Cardiac sarcoidosis: what to do when first-line corticosteroid treatment has not controlled myocardial inflammation
This protocol covers patients with cardiac sarcoidosis in whom initial corticosteroid therapy has not produced adequate suppression of active myocardial inflammation, or who have not had sufficient resolution of associated conduction disturbances or heart failure. A more intensive combination strategy is indicated.

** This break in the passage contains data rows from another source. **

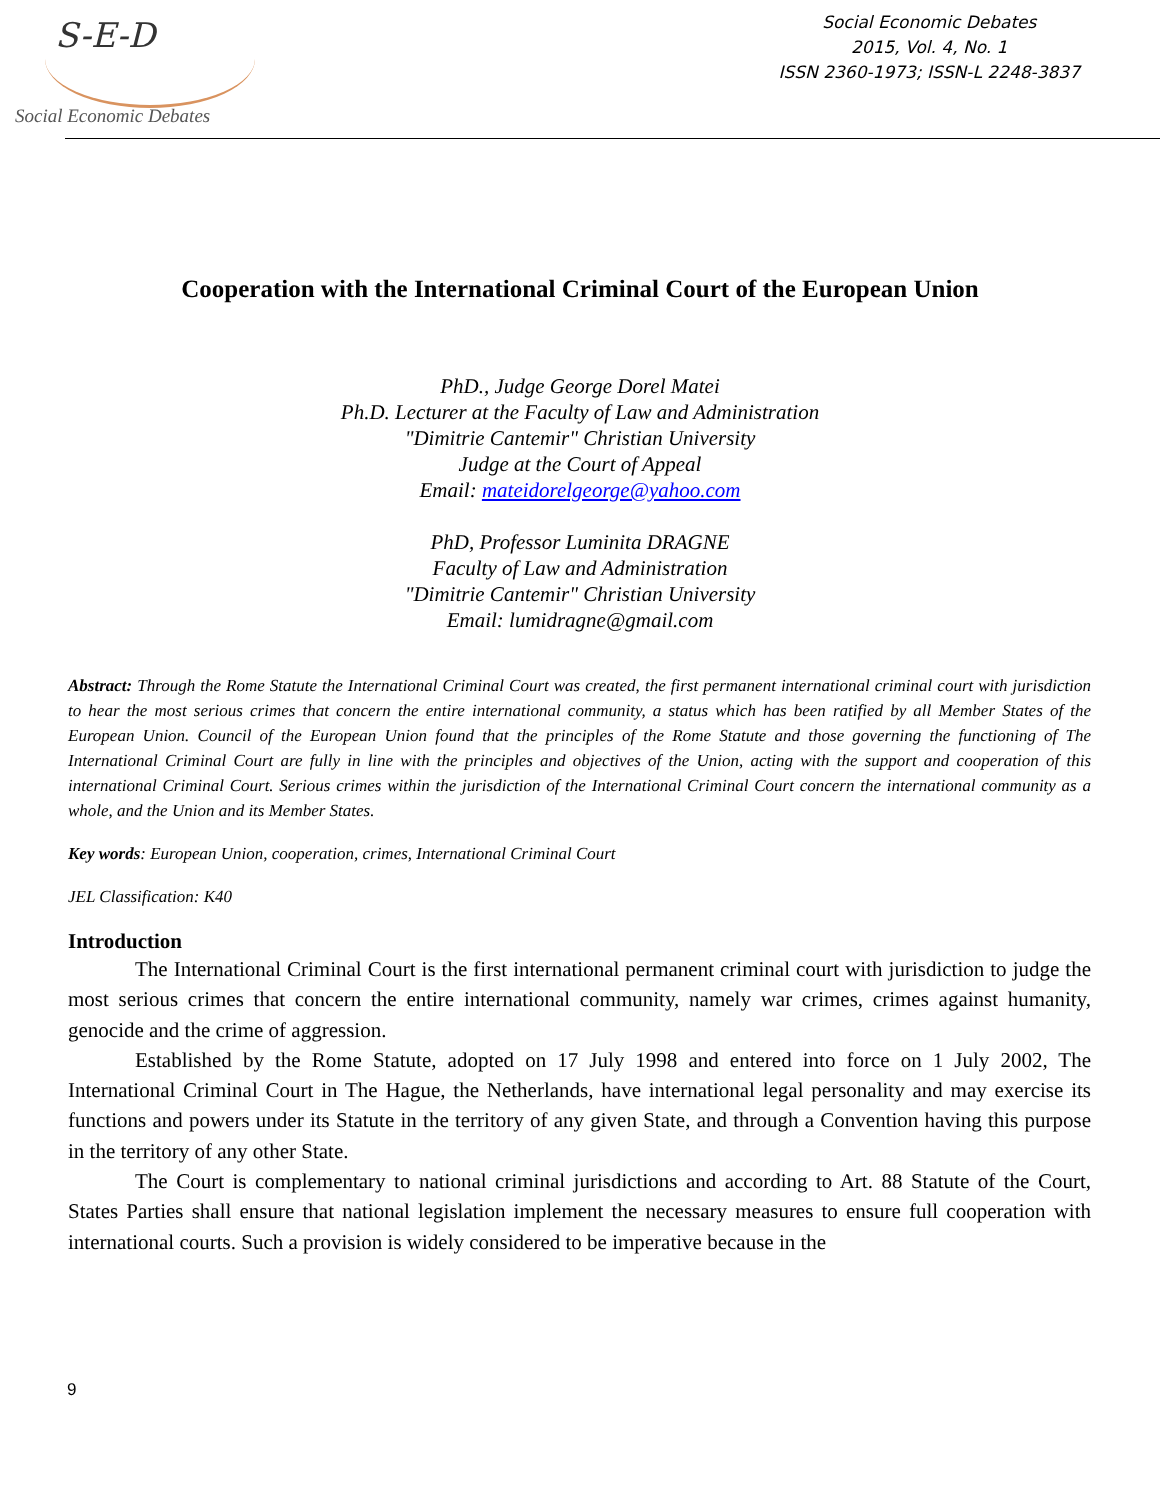S-E-D
Social Economic Debates
Social Economic Debates
2015, Vol. 4, No. 1
ISSN 2360-1973; ISSN-L 2248-3837
Cooperation with the International Criminal Court of the European Union
PhD., Judge George Dorel Matei
Ph.D. Lecturer at the Faculty of Law and Administration
"Dimitrie Cantemir" Christian University
Judge at the Court of Appeal
Email: mateidorelgeorge@yahoo.com
PhD, Professor Luminita DRAGNE
Faculty of Law and Administration
"Dimitrie Cantemir" Christian University
Email: lumidragne@gmail.com
Abstract: Through the Rome Statute the International Criminal Court was created, the first permanent international criminal court with jurisdiction to hear the most serious crimes that concern the entire international community, a status which has been ratified by all Member States of the European Union. Council of the European Union found that the principles of the Rome Statute and those governing the functioning of The International Criminal Court are fully in line with the principles and objectives of the Union, acting with the support and cooperation of this international Criminal Court. Serious crimes within the jurisdiction of the International Criminal Court concern the international community as a whole, and the Union and its Member States.
Key words: European Union, cooperation, crimes, International Criminal Court
JEL Classification: K40
Introduction
The International Criminal Court is the first international permanent criminal court with jurisdiction to judge the most serious crimes that concern the entire international community, namely war crimes, crimes against humanity, genocide and the crime of aggression.
Established by the Rome Statute, adopted on 17 July 1998 and entered into force on 1 July 2002, The International Criminal Court in The Hague, the Netherlands, have international legal personality and may exercise its functions and powers under its Statute in the territory of any given State, and through a Convention having this purpose in the territory of any other State.
The Court is complementary to national criminal jurisdictions and according to Art. 88 Statute of the Court, States Parties shall ensure that national legislation implement the necessary measures to ensure full cooperation with international courts. Such a provision is widely considered to be imperative because in the
9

Previous treatment — inadequate response
First-line corticosteroid therapy did not achieve the expected targets: cardiac FDG-PET at 2–6 months did not show decreased or resolved myocardial inflammation, and/or arrhythmias, heart block, or heart failure did not improve or resolve. Escalation to a next-line regimen is warranted.
Next-line approach (partial overview)
The next step introduces a previously unused steroid-sparing agent added to an adjusted corticosteroid regimen — a combination strategy aimed at suppressing persistent myocardial granulomatous inflammation. The complete regimen, agent selection, and dose-titration guidance are in the structured protocol.
Treatment target
Response is assessed at 2 to 6 months. The goal is cardiac FDG-PET showing minimal residual or resolved myocardial inflammation, alongside clinical improvement in arrhythmias, conduction abnormalities, or heart failure where present.
References
DOI: 10.1161/CIR.0000000000001240
- In a tiered approach to treatment, individuals with relapse or ongoing inflammation after corticosteroids would receive a second-line agent (methotrexate, mycophenolate, azathioprine, or leflunomide) in combination with corticosteroids.
- The response to treatment is measured in 2 ways: (1) improvement or resolution of the clinical presentation of arrhythmias, heart block, or HF and (2) reduction in the degree of active granulomatous inflammation in the myocardium.